Now it appears that the situation is alarming even Blair's government who have proposed using an independent trust to avert disaster in the region.
However, the US seem unwilling to budge and appear to be insisting that the Palestinian people must be punished for the "crime" of electing Hamas as their new leaders.
The transatlantic rift over how to handle a deepening economic and social crisis in Gaza and the West Bank came as 36 aid agencies joined forces here yesterday to warn that they were incapable of tackling the crisis in health, education and security left by the international community's refusal to pay salaries for essential services in Gaza.
David Shearer, the head of the UN's Office for Co-Ordination of Humanitarian Affairs, said: "All the international aid agencies put together will not be able to replace the services that the Palestinian Authority provides to the people in the Gaza Strip." A confidential draft of the British proposal to use a trust fund managed by the World Bank, the International Monetary Fund (IMF) or the UN warns that "without sufficient revenues there is a risk that the PA will not be able to deliver basic services. This could have serious consequences for living standards, political stability and, potentially, the humanitarian situation."
A Western diplomat said yesterday that the US wanted to block the proposal because it contained measures for the payment of salaries to some PA employees. While insisting that detailed proposals were for discussion at next week's Quartet meeting a US diplomat confirmed that the Bush administration was against the payment of PA salaries.
US opposition to the plan - which is believed to have Israeli support - will fuel speculation that Washington is bent on "regime change" in the PA.

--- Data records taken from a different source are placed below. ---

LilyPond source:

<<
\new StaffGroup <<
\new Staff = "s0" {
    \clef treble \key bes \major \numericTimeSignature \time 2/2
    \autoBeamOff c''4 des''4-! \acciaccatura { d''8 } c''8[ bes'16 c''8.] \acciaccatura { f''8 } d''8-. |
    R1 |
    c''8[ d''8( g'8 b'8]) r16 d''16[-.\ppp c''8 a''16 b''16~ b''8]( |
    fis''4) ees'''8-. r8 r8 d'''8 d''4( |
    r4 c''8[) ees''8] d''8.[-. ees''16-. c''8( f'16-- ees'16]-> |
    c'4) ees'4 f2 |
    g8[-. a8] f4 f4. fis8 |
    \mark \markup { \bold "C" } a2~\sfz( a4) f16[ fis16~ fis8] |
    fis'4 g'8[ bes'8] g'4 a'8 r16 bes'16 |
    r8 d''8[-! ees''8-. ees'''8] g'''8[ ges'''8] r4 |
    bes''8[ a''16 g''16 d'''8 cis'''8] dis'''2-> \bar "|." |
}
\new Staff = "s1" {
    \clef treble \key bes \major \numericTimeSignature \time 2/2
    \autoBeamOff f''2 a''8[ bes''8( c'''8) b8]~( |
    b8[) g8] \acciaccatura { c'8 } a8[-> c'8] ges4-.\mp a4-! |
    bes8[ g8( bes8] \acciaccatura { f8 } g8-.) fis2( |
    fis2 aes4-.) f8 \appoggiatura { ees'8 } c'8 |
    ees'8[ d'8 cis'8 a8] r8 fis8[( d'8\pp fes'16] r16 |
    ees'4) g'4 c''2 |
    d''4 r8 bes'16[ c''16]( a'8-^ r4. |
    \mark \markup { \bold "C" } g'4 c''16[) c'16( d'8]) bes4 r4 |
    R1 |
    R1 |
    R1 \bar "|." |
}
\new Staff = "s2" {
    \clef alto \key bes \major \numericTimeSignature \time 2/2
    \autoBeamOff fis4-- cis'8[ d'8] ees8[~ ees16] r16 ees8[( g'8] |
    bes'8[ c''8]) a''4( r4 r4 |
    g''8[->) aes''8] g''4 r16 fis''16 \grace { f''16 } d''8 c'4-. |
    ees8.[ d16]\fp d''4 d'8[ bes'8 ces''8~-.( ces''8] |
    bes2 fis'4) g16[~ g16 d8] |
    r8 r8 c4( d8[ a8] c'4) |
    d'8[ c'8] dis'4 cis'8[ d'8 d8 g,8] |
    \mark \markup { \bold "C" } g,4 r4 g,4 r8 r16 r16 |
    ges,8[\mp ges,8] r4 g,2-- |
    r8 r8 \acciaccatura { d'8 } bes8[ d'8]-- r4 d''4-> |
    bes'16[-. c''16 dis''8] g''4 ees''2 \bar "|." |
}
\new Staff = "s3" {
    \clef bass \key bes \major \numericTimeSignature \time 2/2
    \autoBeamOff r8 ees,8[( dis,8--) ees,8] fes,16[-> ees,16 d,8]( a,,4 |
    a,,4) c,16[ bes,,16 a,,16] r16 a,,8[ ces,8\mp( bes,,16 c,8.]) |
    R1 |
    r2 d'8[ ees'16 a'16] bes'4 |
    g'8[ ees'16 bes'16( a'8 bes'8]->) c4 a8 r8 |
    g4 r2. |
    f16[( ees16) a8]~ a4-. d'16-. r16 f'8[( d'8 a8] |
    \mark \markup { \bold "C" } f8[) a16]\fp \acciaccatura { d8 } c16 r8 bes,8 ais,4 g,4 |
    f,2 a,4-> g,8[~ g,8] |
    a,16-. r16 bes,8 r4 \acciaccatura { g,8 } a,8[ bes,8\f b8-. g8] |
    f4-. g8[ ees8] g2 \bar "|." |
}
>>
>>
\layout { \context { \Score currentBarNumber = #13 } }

This is further proof of Bush's mendacity when he claims to support democracy. These people are being starved for electing a government that the US and Israel disapprove of.
It is well worth remembering that Hamas are currently operating a cease fire against the Israelis, which Israel is not reciprocating.They have also offered a deal of "quiet for quiet" which the Israelis responded to with a rocket attack in the northern Gaza Strip which killed six people.
Mark Regev, spokesman for the Israeli Foreign Ministry, said Israel wanted to minimise the suffering of the Palestinian people. But he added: "Anything that requires working with Hamas, that legitimises Hamas or strengthens the Hamas government is a problem."
That is not strictly true. It was, after all, the Israelis who decided that the Palestinians should be put "on a diet" for having dared to elect Hamas.
The Association of International Development Agencies warned that the economic problems of Gaza - where it says 78 per cent of the population are already living under the poverty line of less than £1.10 per-person per-day - had been exacerbated by closures of cargo crossings.
Save the Children UK said 75 per cent of education and healthcare was provided by the PA. Jan Coffey, the agency's programme manager, said: "We cannot replace these core functions - and we shouldn't."
The EU should ignore the demands of the US and Israel and restore these services. It is not for us to decide who should represent the Palestinians. That's their choice and they have made it. We should live with that decision rather than engage in this savagery.
Our present policy was summed up by Dov Weisglass, an adviser to Ehud Olmert, the Israeli Prime Minister, earlier this year. 'The idea is to put the Palestinians on a diet, but not to make them die of hunger,' he said. The hunger pangs are supposed to encourage the Palestinians to force Hamas to change its attitude towards Israel or force Hamas out of government.
Terrorising a civilian population in order to produce change in a government's direction is an almost textbook definition of terrorism. And that is what we are currently engaged in.